Attorney: Marine to plead insanity 

Iraq veteran Cpl. Yodi Shembo, who allegedly beat a police officer at San Francisco International Airport in 2006, was not sane during the assault, according to two doctors who evaluated the Marine recently.

On Oct. 11, 2006, Shembo, 25, was allegedly "yelling at passengers, demanding a pen and pushing other Marines away from himself," at the airport when police confronted him, according to prosecutors. Shembo allegedly took a baton from a police officer’s hands and began beating the officer before being subdued by airport police.

Geoff Carr, Shembo’s attorney, said his client had limited recollection of the incident, adding that Shembo was later surprised to learn what he had done.

"He remembers being confronted by people and not being sure if they were policemen. He remembers a fight that ensued and that’s about it," he said.

The independent reports by Dr. Jeff Weiner and Dr. George Wilkinson will say that post-traumatic stress disorder played a role in Shembo’s outburst, Carr said. He said news of his mother’s illness and news that a close friend was killed in Iraq compounded Shembo’s situation, which led to hallucinations at the airport.

Carr, who will seek a verdict of not guilty by reason of insanity, said the doctors’ reports will state that Shembo "did not know right from wrong." Shembo will be in court Friday, when the reports are set to be submitted in court.

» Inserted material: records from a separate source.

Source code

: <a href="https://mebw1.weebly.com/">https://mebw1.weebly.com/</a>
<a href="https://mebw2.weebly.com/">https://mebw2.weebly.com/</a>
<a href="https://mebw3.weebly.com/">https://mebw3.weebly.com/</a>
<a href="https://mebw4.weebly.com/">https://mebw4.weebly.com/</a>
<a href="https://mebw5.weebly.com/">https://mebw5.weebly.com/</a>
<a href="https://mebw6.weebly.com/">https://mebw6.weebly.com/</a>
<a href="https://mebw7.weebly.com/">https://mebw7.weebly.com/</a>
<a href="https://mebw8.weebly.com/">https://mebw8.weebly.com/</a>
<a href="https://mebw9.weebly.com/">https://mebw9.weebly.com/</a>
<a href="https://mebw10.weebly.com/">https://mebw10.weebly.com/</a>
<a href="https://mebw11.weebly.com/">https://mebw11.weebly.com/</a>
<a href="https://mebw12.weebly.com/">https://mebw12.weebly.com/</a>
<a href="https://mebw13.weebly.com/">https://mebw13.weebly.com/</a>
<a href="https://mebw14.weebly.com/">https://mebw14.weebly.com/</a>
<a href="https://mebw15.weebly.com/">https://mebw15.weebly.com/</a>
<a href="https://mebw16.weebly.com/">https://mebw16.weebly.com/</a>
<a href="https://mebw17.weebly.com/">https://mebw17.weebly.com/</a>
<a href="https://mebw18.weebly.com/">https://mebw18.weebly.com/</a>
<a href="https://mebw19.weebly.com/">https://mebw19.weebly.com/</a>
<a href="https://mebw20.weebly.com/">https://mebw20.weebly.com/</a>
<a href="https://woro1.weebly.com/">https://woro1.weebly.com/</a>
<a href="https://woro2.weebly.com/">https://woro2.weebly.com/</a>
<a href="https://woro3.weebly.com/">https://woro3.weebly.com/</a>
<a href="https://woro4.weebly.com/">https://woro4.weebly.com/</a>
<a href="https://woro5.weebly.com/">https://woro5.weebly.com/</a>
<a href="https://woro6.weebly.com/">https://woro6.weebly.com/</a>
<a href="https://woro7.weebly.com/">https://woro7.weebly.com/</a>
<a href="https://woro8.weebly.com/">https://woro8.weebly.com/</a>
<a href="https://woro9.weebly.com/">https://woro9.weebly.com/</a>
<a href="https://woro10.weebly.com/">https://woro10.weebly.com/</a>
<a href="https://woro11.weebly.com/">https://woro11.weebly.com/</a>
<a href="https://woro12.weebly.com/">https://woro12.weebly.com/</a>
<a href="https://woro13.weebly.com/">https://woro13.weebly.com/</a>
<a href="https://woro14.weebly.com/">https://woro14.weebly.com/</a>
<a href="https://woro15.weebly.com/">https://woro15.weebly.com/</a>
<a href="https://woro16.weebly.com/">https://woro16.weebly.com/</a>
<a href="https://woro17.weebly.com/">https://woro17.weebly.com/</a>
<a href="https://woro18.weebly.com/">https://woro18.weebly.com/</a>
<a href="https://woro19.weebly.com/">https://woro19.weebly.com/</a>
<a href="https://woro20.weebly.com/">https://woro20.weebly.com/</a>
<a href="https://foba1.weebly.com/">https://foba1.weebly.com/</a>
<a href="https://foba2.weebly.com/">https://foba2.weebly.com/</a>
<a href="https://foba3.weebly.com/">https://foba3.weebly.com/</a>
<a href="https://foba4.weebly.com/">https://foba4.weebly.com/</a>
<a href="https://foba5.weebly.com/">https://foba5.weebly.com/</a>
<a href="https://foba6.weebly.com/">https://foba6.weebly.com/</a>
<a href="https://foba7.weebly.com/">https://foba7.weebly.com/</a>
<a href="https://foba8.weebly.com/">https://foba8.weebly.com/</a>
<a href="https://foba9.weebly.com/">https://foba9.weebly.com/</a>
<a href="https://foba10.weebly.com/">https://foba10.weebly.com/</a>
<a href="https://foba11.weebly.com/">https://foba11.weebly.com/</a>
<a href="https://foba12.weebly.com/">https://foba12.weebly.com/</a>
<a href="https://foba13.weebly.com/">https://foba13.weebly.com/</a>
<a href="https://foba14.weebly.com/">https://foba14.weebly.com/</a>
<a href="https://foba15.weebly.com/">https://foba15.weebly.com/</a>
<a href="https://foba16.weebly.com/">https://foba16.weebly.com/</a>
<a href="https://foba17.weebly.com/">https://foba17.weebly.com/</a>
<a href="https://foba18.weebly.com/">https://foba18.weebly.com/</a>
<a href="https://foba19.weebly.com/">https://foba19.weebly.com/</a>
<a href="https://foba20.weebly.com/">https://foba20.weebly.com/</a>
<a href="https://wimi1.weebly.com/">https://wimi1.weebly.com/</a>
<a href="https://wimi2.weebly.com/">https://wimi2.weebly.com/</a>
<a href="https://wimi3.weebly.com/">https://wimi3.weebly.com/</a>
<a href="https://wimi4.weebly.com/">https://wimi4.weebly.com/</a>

Shembo is charged with felony assault with a deadly weapon on a peace officer, said Deputy District Attorney Chris Feasel. He has posted $100,000 bail and is still serving in the Marines, stationed at Balboa Hospital in San Diego.

"The officer had a broken nose, various bumps and bruises, and an injury to his back," Feasel said. "It was at the airport, so I’d imagine there was a pretty good crowd watching and we do have several independent witnesses."

Though Shembo has served in Iraq, he was stationed in Japan in the months leading up to the October incident. He flew to his home on the East Coast after learning his mother was diagnosed with breast cancer, Carr said. He was on his way to Japan with a layover in San Francisco when hallucinations set in. Shembo is now taking medication, Carr said.

Post-traumatic stress disorder may take weeks to develop after exposure to traumatic events, according to Kerri Childress, a spokeswoman for VA Palo Alto Health Care System and the National Center for PTSD.